Technique 17 septembre 2025

Déjà la tête à l’hiver

L’été se termine à peine que les déneigeurs ont déjà la tête à l’hiver. Recrutement ardu de main-d’œuvre, explosion du coût des équipements, clientèle de plus en plus exigeante, météo parfois extrême et toujours aussi imprévisible : le secteur du déneigement demeure sous pression.

C’est du moins ce qui ressort du coup de sonde réalisé par L’UtiliTerre au cours des dernières semaines auprès de l’Association des déneigeurs résidentiels et commerciaux du Québec (ADRCQ), ainsi que de propriétaires d’entreprises en déneigement. 

Selon Valérie Lavigne, gestionnaire administrative de Déneigement KPM, à Mascouche, ce secteur d’activité manque cruellement de reconnaissance. « Et pourtant, c’est un service essentiel », laisse-t-elle tomber. 

Il ne faut pas oublier, dans un premier temps, que les employés – et leurs employeurs – doivent composer avec des horaires difficiles, dit Valérie Lavigne.  

Les déneigeurs passent leur hiver à attendre après la météo. La conciliation travail-famille n’est vraiment pas facile. C’est impossible de faire des plans à l’avance. Les opérateurs peuvent en plus passer jusqu’à 12 heures dans leur machine; 12 heures où ils doivent avoir des yeux tout le tour de la tête.

Valérie Lavigne

Cela s’ajoute à la hausse des coûts de la main-d’œuvre (encore difficile à recruter) au cours des dernières années, de même qu’à l’impatience, voire l’incivilité, de certains clients. Dans les circonstances, certains entrepreneurs font des choix, relève le vice-président de l’ADRCQ, Jean-Roch Cardinal et propriétaire des Entreprises Jeroca, à Saint-Jérôme. 
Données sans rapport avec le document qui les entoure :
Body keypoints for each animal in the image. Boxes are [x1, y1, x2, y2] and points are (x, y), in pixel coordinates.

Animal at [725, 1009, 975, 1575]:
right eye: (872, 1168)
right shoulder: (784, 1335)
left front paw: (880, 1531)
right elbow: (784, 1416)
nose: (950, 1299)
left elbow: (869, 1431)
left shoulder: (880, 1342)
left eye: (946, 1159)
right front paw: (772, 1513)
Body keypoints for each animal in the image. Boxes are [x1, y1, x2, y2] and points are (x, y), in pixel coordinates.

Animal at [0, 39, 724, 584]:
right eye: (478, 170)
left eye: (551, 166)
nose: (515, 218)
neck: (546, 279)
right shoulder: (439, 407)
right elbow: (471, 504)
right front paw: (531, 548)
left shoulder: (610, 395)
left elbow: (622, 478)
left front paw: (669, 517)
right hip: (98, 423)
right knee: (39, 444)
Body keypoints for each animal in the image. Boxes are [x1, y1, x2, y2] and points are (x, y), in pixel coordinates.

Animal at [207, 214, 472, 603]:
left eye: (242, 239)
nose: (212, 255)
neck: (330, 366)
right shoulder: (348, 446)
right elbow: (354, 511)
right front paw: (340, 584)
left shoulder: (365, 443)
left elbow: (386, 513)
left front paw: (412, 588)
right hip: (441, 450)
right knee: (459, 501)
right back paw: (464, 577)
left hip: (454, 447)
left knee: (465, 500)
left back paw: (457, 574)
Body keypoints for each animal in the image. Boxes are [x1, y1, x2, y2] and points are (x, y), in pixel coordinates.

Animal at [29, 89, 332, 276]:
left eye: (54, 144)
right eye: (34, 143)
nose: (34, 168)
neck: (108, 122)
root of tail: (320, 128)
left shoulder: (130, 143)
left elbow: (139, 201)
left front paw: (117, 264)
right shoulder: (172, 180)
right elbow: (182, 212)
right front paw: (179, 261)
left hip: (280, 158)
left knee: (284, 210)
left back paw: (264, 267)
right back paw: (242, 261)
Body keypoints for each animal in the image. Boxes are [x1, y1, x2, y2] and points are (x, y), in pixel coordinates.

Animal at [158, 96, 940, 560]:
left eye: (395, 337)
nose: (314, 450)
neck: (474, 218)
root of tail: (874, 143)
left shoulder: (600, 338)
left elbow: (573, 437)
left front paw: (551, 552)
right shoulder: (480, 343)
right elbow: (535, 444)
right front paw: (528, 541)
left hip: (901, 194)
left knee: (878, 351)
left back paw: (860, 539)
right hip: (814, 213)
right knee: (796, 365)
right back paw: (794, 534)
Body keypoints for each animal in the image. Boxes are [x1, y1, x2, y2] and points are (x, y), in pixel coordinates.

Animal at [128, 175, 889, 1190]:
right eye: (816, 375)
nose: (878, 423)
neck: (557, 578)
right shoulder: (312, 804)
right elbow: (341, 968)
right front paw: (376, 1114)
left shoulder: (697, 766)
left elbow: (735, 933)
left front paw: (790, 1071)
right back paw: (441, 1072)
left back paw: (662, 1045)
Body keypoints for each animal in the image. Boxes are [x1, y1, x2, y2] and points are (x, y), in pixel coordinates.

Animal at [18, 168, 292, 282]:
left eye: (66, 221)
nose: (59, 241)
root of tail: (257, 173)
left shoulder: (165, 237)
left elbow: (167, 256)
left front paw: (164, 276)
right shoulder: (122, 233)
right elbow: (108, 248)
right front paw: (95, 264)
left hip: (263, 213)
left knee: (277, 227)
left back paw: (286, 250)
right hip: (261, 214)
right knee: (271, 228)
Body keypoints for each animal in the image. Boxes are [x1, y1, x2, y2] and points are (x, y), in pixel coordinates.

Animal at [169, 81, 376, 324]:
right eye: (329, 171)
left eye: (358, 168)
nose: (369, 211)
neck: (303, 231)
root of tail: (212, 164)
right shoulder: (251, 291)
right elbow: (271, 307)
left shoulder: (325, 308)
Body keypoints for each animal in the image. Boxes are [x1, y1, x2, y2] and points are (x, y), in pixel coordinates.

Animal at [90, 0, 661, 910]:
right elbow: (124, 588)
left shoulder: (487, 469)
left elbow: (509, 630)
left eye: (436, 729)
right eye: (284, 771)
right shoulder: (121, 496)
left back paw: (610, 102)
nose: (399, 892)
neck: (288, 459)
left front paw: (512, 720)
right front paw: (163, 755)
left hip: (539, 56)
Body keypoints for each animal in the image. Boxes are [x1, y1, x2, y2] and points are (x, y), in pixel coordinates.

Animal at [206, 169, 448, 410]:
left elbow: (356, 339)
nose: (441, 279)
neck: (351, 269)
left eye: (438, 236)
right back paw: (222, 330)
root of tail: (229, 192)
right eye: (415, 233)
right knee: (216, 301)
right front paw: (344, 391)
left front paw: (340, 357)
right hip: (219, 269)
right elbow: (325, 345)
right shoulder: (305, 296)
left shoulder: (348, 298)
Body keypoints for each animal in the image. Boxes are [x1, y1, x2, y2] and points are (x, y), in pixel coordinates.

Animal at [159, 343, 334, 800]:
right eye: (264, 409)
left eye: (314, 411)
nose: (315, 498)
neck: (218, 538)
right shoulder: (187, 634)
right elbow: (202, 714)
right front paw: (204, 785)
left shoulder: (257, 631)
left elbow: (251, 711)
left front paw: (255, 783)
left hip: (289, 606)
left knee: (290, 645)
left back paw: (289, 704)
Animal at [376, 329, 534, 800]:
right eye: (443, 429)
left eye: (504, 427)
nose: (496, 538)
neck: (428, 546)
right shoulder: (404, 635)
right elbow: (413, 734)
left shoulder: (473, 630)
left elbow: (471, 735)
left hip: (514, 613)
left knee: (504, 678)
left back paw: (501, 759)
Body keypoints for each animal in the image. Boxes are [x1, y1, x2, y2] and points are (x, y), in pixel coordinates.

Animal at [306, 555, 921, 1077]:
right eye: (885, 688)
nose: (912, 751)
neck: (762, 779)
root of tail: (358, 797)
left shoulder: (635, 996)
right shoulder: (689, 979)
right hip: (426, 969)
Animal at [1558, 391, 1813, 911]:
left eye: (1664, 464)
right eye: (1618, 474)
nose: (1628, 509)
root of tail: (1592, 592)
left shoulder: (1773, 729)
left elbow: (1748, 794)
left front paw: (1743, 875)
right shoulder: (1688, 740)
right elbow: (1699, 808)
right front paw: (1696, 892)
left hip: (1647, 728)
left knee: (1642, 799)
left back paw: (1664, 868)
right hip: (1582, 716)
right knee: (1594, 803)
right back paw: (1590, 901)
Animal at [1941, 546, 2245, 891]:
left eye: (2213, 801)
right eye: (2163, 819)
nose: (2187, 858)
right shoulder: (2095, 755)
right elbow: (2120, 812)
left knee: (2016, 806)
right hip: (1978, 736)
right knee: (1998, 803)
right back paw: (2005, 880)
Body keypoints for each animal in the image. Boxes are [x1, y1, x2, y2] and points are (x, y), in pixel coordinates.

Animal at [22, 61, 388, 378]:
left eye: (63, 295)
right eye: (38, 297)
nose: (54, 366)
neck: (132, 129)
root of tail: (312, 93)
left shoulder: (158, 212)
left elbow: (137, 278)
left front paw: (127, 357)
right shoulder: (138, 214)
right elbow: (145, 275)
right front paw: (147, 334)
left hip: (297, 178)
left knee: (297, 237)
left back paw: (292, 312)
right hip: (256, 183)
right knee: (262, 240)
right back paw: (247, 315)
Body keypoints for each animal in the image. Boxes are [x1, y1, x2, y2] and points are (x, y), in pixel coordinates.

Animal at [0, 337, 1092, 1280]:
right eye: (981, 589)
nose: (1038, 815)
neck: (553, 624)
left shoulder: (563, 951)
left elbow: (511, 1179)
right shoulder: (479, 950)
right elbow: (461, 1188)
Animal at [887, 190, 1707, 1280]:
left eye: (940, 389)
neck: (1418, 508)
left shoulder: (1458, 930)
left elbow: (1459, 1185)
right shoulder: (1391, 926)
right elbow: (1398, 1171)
« J’ai un compétiteur qui a décidé de réduire ses trajets, explique M. Cardinal. Il a perdu un employé et n’a pas le goût de le remplacer. Sur ses trois runs, il m’en donne une et demie. Mais, en contrepartie, certaines entreprises veulent quand même prendre de l’expansion. » 

Essentielle technologie

Mais tout n’est pas sombre dans le monde du déneigement. La technologie, et plus particulièrement l’apport des logiciels et applications de gestion, comme ­Follosoft, Flokon et RH Solutions, continue à faire des adeptes et à faciliter le travail de tous, tel que souligné dans un précédent reportage.  

Selon Jean-Roch Cardinal qui a fait le virage technologique il y a quatre saisons hivernales, il s’agit assurément d’une petite révolution. Non seulement le plan de match est clair pour les opérateurs, par exemple avec les routes de déneigement préétablies et le descriptif des exigences de certains clients, mais le renouvellement des contrats s’en trouve également simplifié, ­souligne-t-il.